If I were to ignore my daughters pictures, never share them, never print them, I might be accused of denying her, avoiding her, not loving her. If I share them, I may be accused of being obsessive, violating boundaries, and well, yeah, loving my daughter. Mothers are damned if we don’t include our children and often damned when we do. How the hell does one navigate such a construct?

8 Thoughts.

  1. I think given this post you should hear this story. I was told by a first mom who is in reunion that our reunited lives begin together that day. This mother told me I was wrong to send my Nmom photos of me growing up, the days of my “firsts”. SHe said as far as she was concerned that time never existed and she would never accept such from her daughter.
    Now I’d never heard anything like that before, nor anything since. Furthermore, my Nmom loves that photo album I made her. Images are for some reason so valuable to all of us.
    You are totally not doing anything wrong, wether people like it or not. IF someone gives you something you can do what you want. I totally expected my mom and her family to print the photos i emailed them and to share them with each other. Once I gave them them the pictures, my image or not it was their photo to do waht they wanted with.
    Even further on this note, I begged for a photo album of family. I was totally sad to actually get it because I’m not in the pictures, but I wanted them and needed to include them nonetheless.
    We are all dammed if we do, damned if we don’t
    Jean

  2. Oh, dammit.
    When I said that, it wasn’t meant to be a blow to you. I didn’t like the idea of this woman, a stranger, just finding photos of me on the internet and taking them and printing them and putting them in an album. And given that she blew up at me via voice mail and said she wanted to come to my house and kill my parents, can you really blame me? It was all based on my individual experience. I wasn’t trying to say that M would be freaked out.
    It’s even harder because I REALLY don’t know what I want. I want her to ask all these questions about me and want to get to know me but then I want to be private and her finding pictures of me is kind of like spying. I found out once that she went to the public library and found a yearbook photo of me and I was like ‘what the HELL?’. I dunno.
    I wish I could make it make sense to you how it makes sense to me.
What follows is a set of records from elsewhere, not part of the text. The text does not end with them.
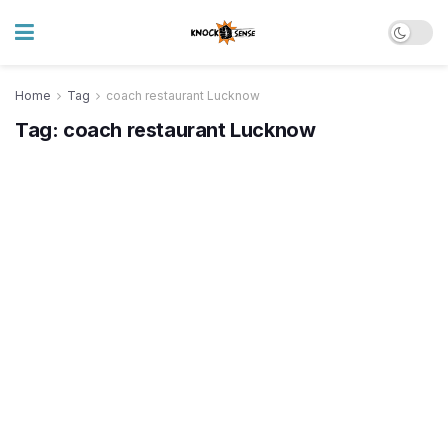
Home
Tag
coach restaurant Lucknow
Tag:
coach restaurant Lucknow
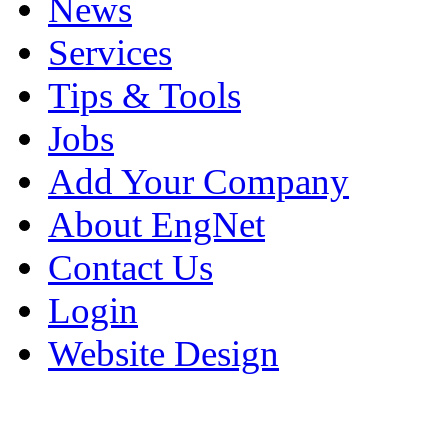
News
Services
Tips & Tools
Jobs
Add Your Company
About EngNet
Contact Us
Login
Website Design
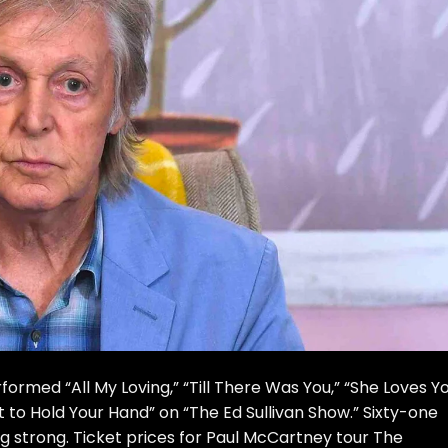
ormed “All My Loving,” “Till There Was You,” “She Loves Yo
t to Hold Your Hand” on “The Ed Sullivan Show.” Sixty-one
ing strong. Ticket prices for Paul McCartney tour The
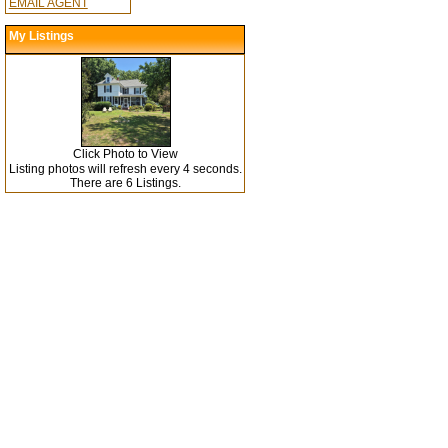
EMAIL AGENT
My Listings
Click Photo to View
Listing photos will refresh every 4 seconds.
There are 6 Listings.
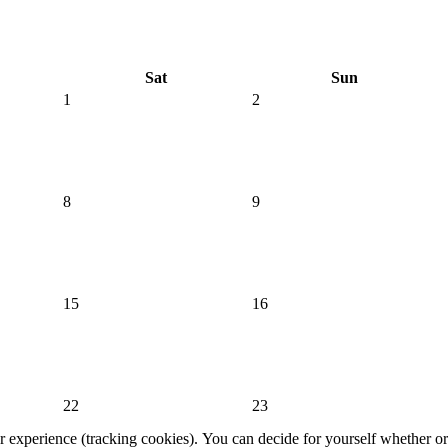
Sat
Sun
1
2
8
9
15
16
22
23
er experience (tracking cookies). You can decide for yourself whether or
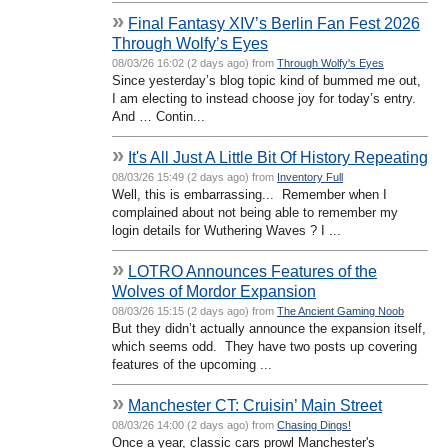
»
Final Fantasy XIV’s Berlin Fan Fest 2026
Through Wolfy’s Eyes
08/03/26 16:02 (2 days ago) from
Through Wolfy's Eyes
Since yesterday’s blog topic kind of bummed me out,
I am electing to instead choose joy for today’s entry.
And … Contin...
»
It's All Just A Little Bit Of History Repeating
08/03/26 15:49 (2 days ago) from
Inventory Full
Well, this is embarrassing... Remember when I
complained about not being able to remember my
login details for Wuthering Waves ? I ...
»
LOTRO Announces Features of the
Wolves of Mordor Expansion
08/03/26 15:15 (2 days ago) from
The Ancient Gaming Noob
But they didn’t actually announce the expansion itself,
which seems odd. They have two posts up covering
features of the upcoming ...
»
Manchester CT: Cruisin’ Main Street
08/03/26 14:00 (2 days ago) from
Chasing Dings!
Once a year, classic cars prowl Manchester's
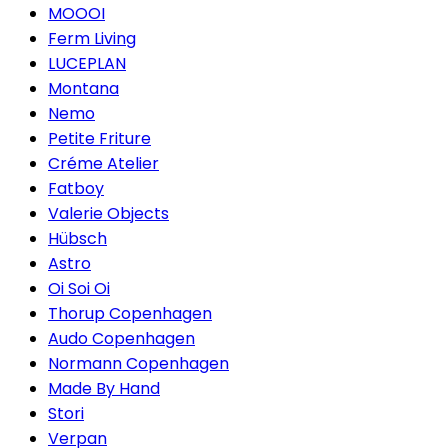
MOOOI
Ferm Living
LUCEPLAN
Montana
Nemo
Petite Friture
Créme Atelier
Fatboy
Valerie Objects
Hübsch
Astro
Oi Soi Oi
Thorup Copenhagen
Audo Copenhagen
Normann Copenhagen
Made By Hand
Stori
Verpan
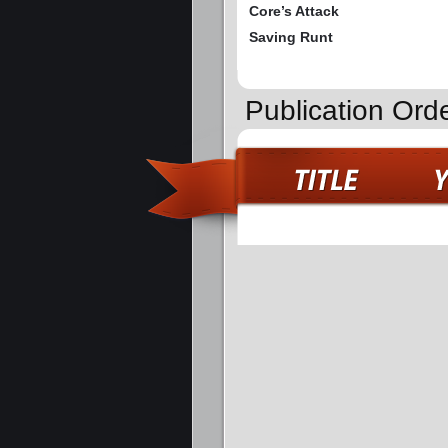
Core’s Attack
Saving Runt
Publication Ord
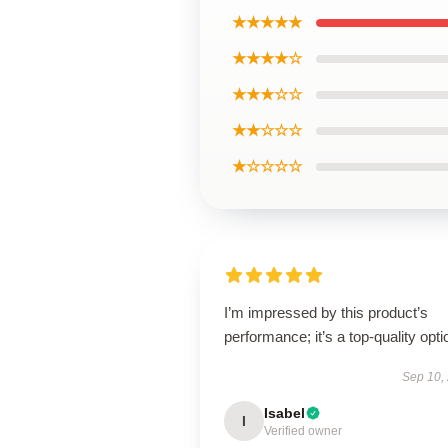
★★★★★
★★★★☆
★★★☆☆
★★☆☆☆
★☆☆☆☆
I’m impressed by this product’s
performance; it’s a top-quality opti
Sep 10,
Isabel
I
Verified owner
  3. still born – gf, i understand what you meant for you but it was powerful for me. recall how much you remind me of my daughter so I had to really work to keep your reality separate from my possible one. i know you did not mean it as a blow to me. i just find it so sad that it even has to be, that we have to worry about such things or that you have ever had to refer to your natural mother as a stranger on the internet. and whewf, for the record, the pictures I have of my daughter she shared with me so thank you for making me feel better about that. no worries. hugs. say hello to my favorite city.

  4. WHAT?
    I’m trying to understand what Still Born meant. I’m trying, really. BUT SHIT. I’d be thrilled & proud if my mom showed my pictures to any friend. Isn’t that what we moms do?
    You are NOT doing anything wrong. Fuck that.
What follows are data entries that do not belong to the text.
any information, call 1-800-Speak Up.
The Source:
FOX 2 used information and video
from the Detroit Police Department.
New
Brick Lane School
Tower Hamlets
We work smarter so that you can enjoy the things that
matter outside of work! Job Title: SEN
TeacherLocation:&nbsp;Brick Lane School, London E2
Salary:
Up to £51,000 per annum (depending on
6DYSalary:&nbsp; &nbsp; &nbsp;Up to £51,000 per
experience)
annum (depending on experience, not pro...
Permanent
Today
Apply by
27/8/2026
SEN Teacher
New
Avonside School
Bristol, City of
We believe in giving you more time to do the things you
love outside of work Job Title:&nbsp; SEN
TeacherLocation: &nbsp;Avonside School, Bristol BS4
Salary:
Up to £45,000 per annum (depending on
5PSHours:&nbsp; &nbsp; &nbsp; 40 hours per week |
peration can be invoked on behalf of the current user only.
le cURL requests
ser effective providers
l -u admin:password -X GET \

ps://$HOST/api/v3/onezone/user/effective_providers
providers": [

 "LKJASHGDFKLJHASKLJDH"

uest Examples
  5. andie – for the record, still born’s situation is somewhat different than mine. she wasnt really attacking me or judging me -it was more a commentary on how paranoid i am as amom and how i fear that us moms can never do anything right by way of our children. something she said about her own situation got all twisted inside me about my own. i could explain still borns situation more but thats not my place. she has a great blog if you havent read her.

  6. I’ve read her blog, and I know her situation is different. I went into protective mode there for a minute when I commented. I don’t want you to feel like you are doing something wrong when I’d give anything for my mom to be like you, even just a little like you.
    Really, I just think you rock, and I don’t want another person’s feelings, however valid for them, to make you feel like you are doing something wrong.

  7. Just saying it’s so true. I agree with you about living your own feelings and truth. I know I’ve pissed some people off with that attitude, but adoption, like any other trauma, plays out differently for different people.